## Required action
Each line that has the string "glioma" must be copied from the records below.
== Information given
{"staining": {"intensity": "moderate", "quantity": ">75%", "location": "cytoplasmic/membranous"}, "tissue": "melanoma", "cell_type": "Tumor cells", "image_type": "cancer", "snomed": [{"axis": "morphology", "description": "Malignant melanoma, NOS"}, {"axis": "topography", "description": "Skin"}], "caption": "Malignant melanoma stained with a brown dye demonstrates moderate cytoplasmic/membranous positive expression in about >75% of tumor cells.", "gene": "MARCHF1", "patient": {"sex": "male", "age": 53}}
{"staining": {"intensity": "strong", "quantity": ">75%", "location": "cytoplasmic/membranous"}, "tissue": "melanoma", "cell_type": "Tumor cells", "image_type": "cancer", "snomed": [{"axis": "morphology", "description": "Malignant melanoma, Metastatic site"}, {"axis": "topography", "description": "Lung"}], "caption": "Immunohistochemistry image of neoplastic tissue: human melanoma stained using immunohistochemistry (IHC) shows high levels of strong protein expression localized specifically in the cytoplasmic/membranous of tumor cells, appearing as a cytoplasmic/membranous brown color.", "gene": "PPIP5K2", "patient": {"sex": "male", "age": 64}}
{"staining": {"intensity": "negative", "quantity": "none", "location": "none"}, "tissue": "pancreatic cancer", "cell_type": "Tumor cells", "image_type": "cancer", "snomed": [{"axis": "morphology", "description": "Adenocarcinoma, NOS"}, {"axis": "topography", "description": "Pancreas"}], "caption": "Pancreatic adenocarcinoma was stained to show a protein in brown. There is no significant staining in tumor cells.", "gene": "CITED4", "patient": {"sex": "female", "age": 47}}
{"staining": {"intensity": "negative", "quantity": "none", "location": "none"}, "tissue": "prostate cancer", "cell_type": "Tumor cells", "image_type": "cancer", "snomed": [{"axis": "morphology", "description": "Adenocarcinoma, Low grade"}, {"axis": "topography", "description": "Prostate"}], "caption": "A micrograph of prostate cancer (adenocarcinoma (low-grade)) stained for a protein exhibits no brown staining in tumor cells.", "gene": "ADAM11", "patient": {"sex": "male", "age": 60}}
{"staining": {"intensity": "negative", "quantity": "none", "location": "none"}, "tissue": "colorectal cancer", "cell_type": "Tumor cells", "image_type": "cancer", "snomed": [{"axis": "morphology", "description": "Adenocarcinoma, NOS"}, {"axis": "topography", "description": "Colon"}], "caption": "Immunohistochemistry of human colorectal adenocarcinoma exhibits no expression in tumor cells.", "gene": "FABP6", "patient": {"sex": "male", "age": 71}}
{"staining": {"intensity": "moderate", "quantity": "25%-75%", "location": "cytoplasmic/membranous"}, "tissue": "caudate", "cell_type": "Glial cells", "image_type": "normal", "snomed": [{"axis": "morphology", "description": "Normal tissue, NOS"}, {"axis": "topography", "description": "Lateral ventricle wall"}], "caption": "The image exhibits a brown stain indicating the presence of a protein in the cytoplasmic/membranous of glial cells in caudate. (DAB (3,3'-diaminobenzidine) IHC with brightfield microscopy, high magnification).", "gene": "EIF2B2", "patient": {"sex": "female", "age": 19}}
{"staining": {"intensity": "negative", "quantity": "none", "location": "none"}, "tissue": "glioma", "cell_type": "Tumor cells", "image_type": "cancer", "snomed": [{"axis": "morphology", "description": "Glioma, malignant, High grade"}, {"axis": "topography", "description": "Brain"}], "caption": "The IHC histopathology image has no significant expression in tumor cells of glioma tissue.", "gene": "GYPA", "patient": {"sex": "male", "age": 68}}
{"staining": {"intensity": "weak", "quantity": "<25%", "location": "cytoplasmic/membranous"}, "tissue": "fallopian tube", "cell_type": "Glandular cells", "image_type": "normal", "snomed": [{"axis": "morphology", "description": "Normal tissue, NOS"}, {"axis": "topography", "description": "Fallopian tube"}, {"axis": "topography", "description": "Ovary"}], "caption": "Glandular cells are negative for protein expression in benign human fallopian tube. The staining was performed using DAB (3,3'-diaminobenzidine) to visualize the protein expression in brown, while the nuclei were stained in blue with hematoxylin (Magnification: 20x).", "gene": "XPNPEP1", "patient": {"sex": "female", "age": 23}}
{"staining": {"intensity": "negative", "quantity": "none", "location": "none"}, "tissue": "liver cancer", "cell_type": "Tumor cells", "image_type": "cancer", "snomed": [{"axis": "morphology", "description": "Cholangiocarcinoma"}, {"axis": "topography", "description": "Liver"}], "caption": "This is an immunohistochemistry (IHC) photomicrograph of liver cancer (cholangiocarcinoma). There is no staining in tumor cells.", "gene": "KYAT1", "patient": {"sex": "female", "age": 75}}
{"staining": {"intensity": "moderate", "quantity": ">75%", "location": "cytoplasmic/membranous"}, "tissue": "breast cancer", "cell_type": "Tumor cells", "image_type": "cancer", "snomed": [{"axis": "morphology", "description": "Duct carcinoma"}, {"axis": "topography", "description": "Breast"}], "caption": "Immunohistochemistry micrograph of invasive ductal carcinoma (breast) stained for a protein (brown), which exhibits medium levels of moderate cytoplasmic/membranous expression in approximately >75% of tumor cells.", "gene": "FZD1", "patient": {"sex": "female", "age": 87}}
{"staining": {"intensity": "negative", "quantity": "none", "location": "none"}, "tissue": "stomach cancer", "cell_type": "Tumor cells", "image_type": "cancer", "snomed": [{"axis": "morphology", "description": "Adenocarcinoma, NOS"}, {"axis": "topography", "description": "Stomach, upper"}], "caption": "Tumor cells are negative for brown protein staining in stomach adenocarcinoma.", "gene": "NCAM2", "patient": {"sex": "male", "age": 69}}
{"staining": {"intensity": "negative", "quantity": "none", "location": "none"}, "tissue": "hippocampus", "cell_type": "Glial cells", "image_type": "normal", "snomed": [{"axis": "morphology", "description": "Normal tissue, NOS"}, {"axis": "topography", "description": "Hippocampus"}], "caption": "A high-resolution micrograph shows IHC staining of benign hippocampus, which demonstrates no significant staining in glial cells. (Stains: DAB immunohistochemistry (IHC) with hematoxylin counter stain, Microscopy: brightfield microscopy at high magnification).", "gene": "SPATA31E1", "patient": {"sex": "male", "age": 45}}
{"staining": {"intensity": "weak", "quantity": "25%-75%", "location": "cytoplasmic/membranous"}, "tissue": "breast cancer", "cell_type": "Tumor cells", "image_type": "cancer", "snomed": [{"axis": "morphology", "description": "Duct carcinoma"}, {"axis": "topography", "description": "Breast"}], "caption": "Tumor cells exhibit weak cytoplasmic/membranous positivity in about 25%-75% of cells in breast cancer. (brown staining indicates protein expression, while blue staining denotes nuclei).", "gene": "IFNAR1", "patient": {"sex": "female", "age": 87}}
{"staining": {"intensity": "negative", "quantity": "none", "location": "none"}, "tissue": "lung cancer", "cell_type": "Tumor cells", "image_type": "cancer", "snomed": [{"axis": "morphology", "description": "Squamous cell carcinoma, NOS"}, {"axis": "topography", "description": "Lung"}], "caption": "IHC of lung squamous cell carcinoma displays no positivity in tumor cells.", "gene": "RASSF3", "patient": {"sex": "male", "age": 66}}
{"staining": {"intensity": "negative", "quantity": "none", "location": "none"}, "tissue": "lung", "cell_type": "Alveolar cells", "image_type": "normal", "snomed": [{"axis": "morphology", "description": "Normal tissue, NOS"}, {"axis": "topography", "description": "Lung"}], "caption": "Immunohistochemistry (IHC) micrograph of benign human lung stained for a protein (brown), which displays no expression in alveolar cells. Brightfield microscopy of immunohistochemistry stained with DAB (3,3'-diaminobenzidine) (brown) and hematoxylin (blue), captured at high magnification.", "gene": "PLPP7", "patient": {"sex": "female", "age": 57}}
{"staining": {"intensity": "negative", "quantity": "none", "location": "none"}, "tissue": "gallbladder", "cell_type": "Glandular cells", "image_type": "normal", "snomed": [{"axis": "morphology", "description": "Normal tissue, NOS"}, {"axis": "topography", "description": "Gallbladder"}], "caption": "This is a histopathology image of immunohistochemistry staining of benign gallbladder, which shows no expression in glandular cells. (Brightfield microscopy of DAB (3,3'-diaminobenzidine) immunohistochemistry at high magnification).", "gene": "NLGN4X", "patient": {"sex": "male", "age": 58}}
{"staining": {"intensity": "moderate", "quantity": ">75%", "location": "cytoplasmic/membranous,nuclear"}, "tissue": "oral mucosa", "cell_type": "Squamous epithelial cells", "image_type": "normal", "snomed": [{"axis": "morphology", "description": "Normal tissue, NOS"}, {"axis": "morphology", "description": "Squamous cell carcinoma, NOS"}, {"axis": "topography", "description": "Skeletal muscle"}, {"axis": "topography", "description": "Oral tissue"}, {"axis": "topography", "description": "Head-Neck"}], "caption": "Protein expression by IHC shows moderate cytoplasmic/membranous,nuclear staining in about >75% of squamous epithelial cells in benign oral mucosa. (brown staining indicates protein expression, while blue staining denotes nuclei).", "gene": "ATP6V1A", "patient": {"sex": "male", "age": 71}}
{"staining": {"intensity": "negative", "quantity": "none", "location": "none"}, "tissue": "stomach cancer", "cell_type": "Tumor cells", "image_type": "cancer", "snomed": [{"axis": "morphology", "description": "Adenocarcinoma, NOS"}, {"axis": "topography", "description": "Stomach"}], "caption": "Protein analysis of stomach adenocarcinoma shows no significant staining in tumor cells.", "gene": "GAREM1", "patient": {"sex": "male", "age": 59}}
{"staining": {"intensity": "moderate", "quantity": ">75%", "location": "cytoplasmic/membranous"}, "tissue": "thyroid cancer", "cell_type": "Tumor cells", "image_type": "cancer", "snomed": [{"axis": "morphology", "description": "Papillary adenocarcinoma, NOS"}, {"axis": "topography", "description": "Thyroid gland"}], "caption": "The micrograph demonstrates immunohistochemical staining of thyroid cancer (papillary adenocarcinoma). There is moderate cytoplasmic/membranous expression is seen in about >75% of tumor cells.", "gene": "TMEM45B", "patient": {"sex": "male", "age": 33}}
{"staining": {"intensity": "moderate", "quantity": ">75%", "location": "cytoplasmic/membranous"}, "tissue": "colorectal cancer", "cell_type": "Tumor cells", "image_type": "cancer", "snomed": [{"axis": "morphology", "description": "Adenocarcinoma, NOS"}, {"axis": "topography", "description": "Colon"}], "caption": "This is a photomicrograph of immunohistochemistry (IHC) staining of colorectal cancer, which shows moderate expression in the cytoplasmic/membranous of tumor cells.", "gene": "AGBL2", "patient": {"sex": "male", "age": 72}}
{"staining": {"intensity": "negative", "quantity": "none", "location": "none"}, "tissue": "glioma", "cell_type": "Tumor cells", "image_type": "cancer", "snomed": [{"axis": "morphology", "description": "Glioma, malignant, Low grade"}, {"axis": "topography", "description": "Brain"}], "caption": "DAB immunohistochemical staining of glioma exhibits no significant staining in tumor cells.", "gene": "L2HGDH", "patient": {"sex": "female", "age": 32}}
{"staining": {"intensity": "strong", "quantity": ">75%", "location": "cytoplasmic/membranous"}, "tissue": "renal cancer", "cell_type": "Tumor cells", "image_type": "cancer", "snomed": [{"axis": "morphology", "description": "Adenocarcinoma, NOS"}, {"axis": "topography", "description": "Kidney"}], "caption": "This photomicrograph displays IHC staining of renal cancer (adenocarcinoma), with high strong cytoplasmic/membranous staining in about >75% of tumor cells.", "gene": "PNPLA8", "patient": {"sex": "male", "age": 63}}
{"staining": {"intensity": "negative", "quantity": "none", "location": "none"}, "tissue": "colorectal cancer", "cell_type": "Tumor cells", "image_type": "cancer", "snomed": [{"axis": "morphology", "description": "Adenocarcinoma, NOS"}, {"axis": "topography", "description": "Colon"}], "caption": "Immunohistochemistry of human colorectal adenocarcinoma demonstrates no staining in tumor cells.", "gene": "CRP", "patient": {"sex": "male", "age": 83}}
====
## Result for this exercise
{"staining": {"intensity": "negative", "quantity": "none", "location": "none"}, "tissue": "glioma", "cell_type": "Tumor cells", "image_type": "cancer", "snomed": [{"axis": "morphology", "description": "Glioma, malignant, High grade"}, {"axis": "topography", "description": "Brain"}], "caption": "The IHC histopathology image has no significant expression in tumor cells of glioma tissue.", "gene": "GYPA", "patient": {"sex": "male", "age": 68}}
{"staining": {"intensity": "negative", "quantity": "none", "location": "none"}, "tissue": "glioma", "cell_type": "Tumor cells", "image_type": "cancer", "snomed": [{"axis": "morphology", "description": "Glioma, malignant, Low grade"}, {"axis": "topography", "description": "Brain"}], "caption": "DAB immunohistochemical staining of glioma exhibits no significant staining in tumor cells.", "gene": "L2HGDH", "patient": {"sex": "female", "age": 32}}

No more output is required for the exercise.